◆ **Tujuan Tugas 1**
Periksa apakah pernyataan (a), (b), dan (c) di bawah ini sesuai dengan artikel tentang RUU Pilkada. Jawab masing-masing dengan "ya" atau "tidak" dan kutip kata-kata penentunya dari artikel secara persis. (a) PAN memiliki dua kursi di DPRD Kota Bogor. (b) Wanda menyampaikan pendapatnya dalam diskusi di Balai Kartini pada hari Jumat. (c) Wanda yakin anggota DPRD mampu memilih bupati atau wali kota dengan bijak.
◆ **Tujuan Tugas 2**
Teruskan artikel tentang RUU Pilkada mulai dari kalimat terakhir yang tercantum.

◆ **Artikel**
========================================================================

TEMPO.CO, Jakarta- Politikus Partai Amanat Nasional Wanda Hamidah menolak Rancangan Undang-Undang Pilkada disahkan oleh Dewan Perwakilan Rakyat. Alasannya, ketentuan itu berpotensi merugikan tokoh muda potensial untuk menjadi kepala daerah.
"Bisa jadi nanti kita tak punya kepala daerah yang muda dan cemerlang, seperti Bima Arya Sugiarto (Wali Kota Bogor), Ridwan Kamil (Wali Kota Bandung), Abdullah Azwar Anas (Bupati Banyuwangi), dan Tri Rismaharini (Wali Kota Surabaya)," kata Wanda saat menjadi pembicara dalam sebuah diskusi di Balai Kartini, Jakarta, Kamis, 18 September 2014.
Wanda juga mencontohkan koleganya di PAN, Bima Arya, yang kini menjabat sebagai Wali Kota Bogor. Menurut dia, jika pilkada dilakukan oleh DPRD, maka Bima tidak mungkin terpilih. Sebab, PAN hanya memiliki dua kursi di DPRD Kota Bogor. (Baca: RUU Pilkada: Politik Uang,Calon dan Parpol Dicoret)
Selain itu, Wanda pesimistis elite DPRD mampu memilih bupati atau wali kota dengan bijak dan arif. Sebab, potensi suap dan korupsi anggota DPRD ketika pemilihan kepala daerah cukup tinggi. (Baca: RUU Pilkada, Kemendagri Jawab 10 Tuntutan Demokrat)

========================================================================

◆ **Data yang Disediakan**
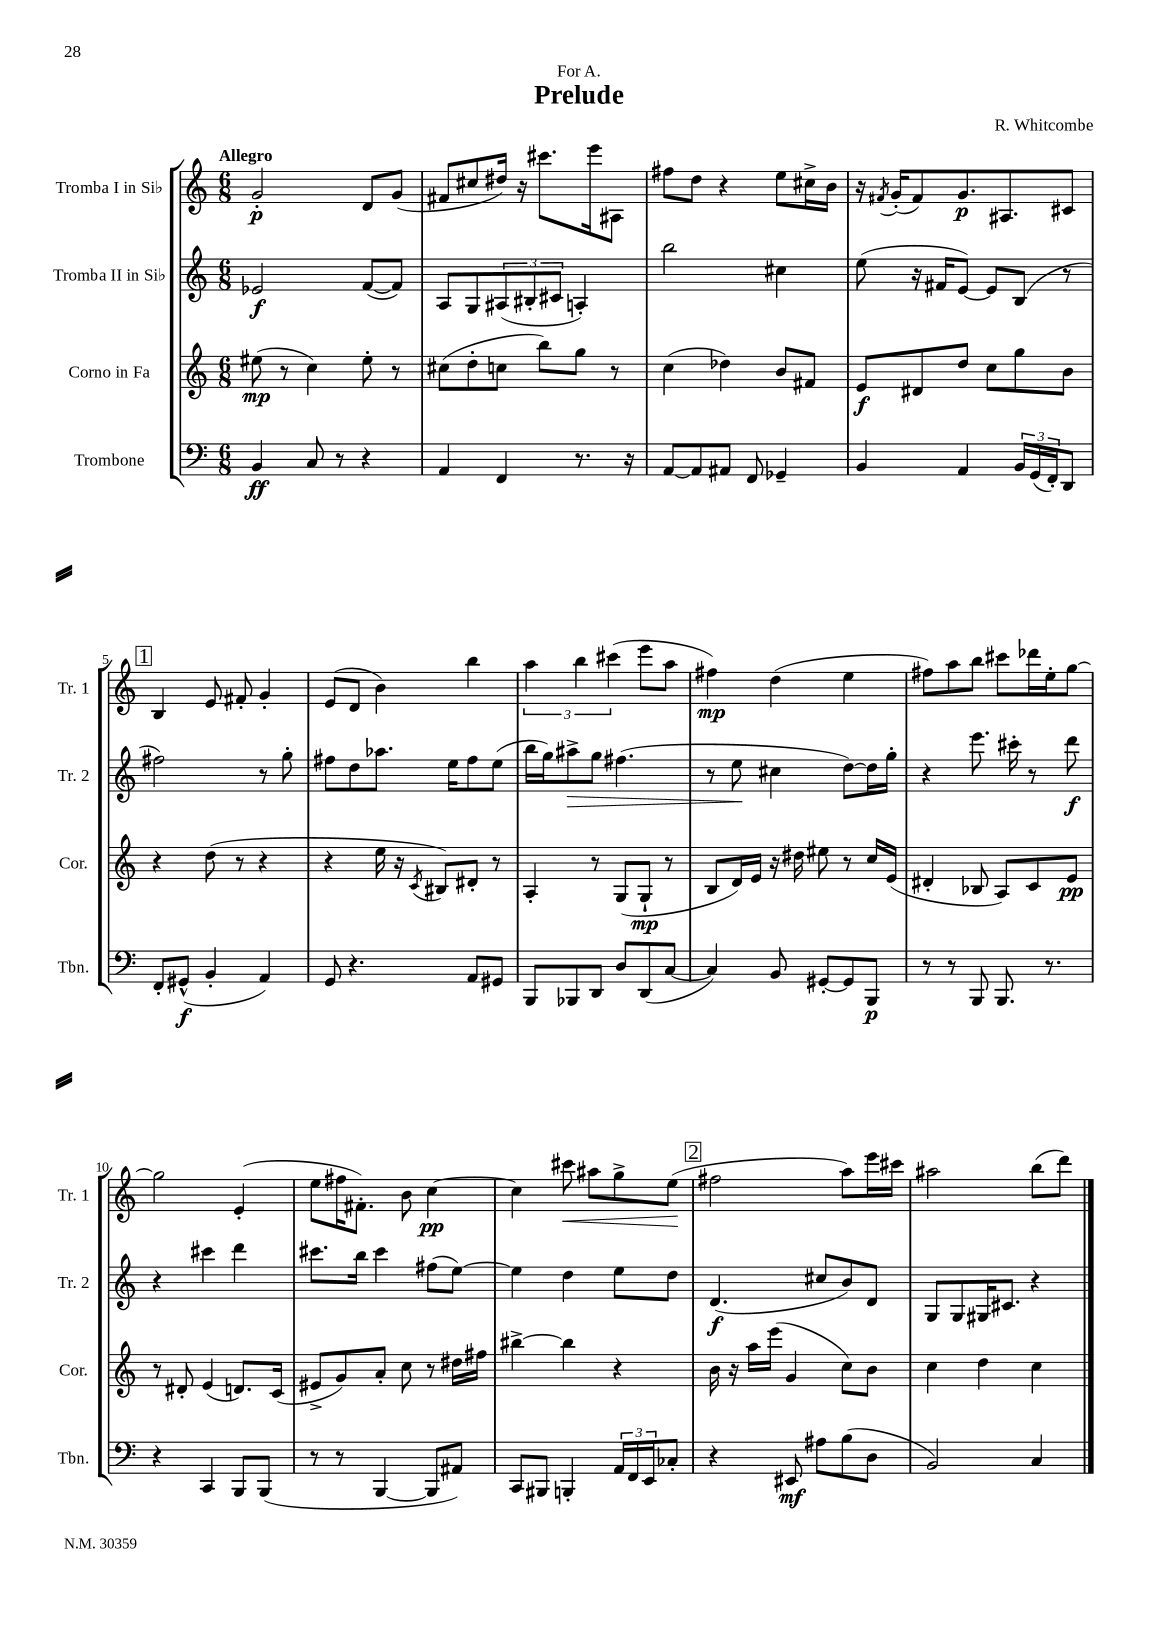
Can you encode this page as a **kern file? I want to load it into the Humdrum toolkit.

**kern	**kern	**kern	**kern
*staff4	*staff3	*staff2	*staff1
*clefF4	*clefG2	*clefG2	*clefG2
*k[]	*k[]	*k[]	*k[]
*M6/8	*M6/8	*M6/8	*M6/8
4BB	(8ee#	2e-	2g'
.	8r	.	.
8C	4cc)	.	.
8r	.	.	.
4r	8ee#'	([8f	8d
.	8r	8f])	(8g
=	=	=	=
4AA	(8cc#	8A	8f#
.	8dd'	8G	8cc#
4FF	8cc	(12A#	16dd#)
.	.	.	16r
.	.	12B#'	.
.	8bb)	.	8.ccc#
.	.	12c#	.
8.r	8gg	4A')	.
.	.	.	16eee
.	8r	.	8A#
16r	.	.	.
=	=	=	=
[8AA	(4cc	2bb	8ff#
8AA]	.	.	8dd
8AA#	4dd-)	.	4r
8FF	.	.	.
4GG-~	8b	4cc#	8ee
.	8f#	.	16cc#^
.	.	.	16b
=	=	=	=
4BB	8e	(8ee	16r
.	.	.	8qf#
.	.	.	(16g'
.	8d#	16r	8f#)
.	.	16f#	.
4AA	8dd	[8e)	8.g
.	8cc	8e]	.
.	.	.	8.A#
24BB	8gg	(8B	.
(24GG	.	.	.
24FF')	.	.	.
8DD	8b	8r	8c#
=	=	=	=
8FF'	4r	2ff#)	4B
(8GG#^^	.	.	.
4BB'	(8dd	.	8e
.	8r	.	8f#'
4AA)	4r	8r	4g'
.	.	8gg'	.
=	=	=	=
8GG	4r	8ff#	(8e
4.r	.	8dd	8d
.	16ee	8.aa-	4b)
.	16r	.	.
.	8qc	.	.
.	8B#)	.	.
.	.	16ee	.
8AA	8d#'	8ff#	4bb
8GG#	8r	(8ee	.
=	=	=	=
8BBB	4A'	16bb	6aa
.	.	16gg)	.
8BBB-	.	8aa#^	.
.	.	.	6bb
8DD	8r	8gg	.
.	.	.	(6ccc#
8D	(8G	(4.ff#	.
(8DD	8G`	.	8eee
[8C	8r	.	8aa
=	=	=	=
4C])	8B	8r	4ff#)
.	16d)	8ee	.
.	16e	.	.
8BB	16r	4cc#	(4dd
.	16dd#	.	.
[8GG#'	8ee#	.	.
8GG#]	8r	[8dd)	4ee
8BBB	16cc	16dd]	.
.	(16e	16gg'	.
=	=	=	=
8r	4d#'	4r	8ff#)
8r	.	.	8aa
8BBB	8B-	8.eee	8bb
8.BBB	8A)	.	8ccc#
.	.	16ccc#'	.
.	8c	8r	16ddd-
8.r	.	.	16ee'
.	8e	8ddd	[8gg
=	=	=	=
4r	8r	4r	2gg]
.	8d#'	.	.
4CC	(4e	4ccc#	.
8BBB	8.d)	4ddd	(4e'
(8BBB	.	.	.
.	(16c	.	.
=	=	=	=
8r	8e#^	8.ccc#	8ee
8r	8g)	.	16ff#
.	.	16bb	8.f#')
[4BBB	8a'	4ccc#	.
.	8cc	.	8b
8BBB]	8r	(8ff#	[4cc
8AA#)	16dd#	[8ee)	.
.	16ff#	.	.
=	=	=	=
8CC	[4bb#^	4ee]	4cc]
8BBB#	.	.	.
4BBB'	4bb#]	4dd	8ccc#
.	.	.	8aa#
24AA	4r	8ee	8gg^
24FF	.	.	.
24EE	.	.	.
8C-'	.	8dd	(8ee
=	=	=	=
4r	16b	(4.d	2ff#
.	16r	.	.
.	16aa	.	.
.	(16eee	.	.
8EE#	4g	.	.
8A#	.	8cc#	.
(8B	8cc)	8b)	8aa)
8D	8b	8d	16eee
.	.	.	16ccc#
=	=	=	=
2BB)	4cc	8G	2aa#
.	.	8G	.
.	4dd	16G#	.
.	.	8.c#	.
4C	4cc	4r	(8bb
.	.	.	8ddd)
==	==	==	==
*-	*-	*-	*-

========================================================================

◆ **Jawaban Tertulis 1**
(a) Ya: "PAN hanya memiliki dua kursi di DPRD Kota Bogor."
(b) Tidak: "kata Wanda saat menjadi pembicara dalam sebuah diskusi di Balai Kartini, Jakarta, Kamis, 18 September 2014."
(c) Tidak: "Wanda pesimistis elite DPRD mampu memilih bupati atau wali kota dengan bijak dan arif."

◆ **Jawaban Tertulis 2**
Bahkan, biaya yang dikeluarkan seorang calon kepala daerah ketika dipilih oleh DPRD tak jauh berbeda dengan pilkada langsung. "Bisa saja suap untuk satu anggota DPRD Rp 10-30 miliar," kata dia.
Kecurigaan Wanda semakin kuat karena dia saat ini masih menduduki kursi DPRD DKI Jakarta. Menurut Wanda, bekerja di parlemen DKI Jakarta lebih banyak dihabiskan untuk lobi-lobi tentang banyak hal, termasuk peraturan daerah. "Itu sebabnya, saya tak mau mencalonkan lagi kemarin," kata Wanda.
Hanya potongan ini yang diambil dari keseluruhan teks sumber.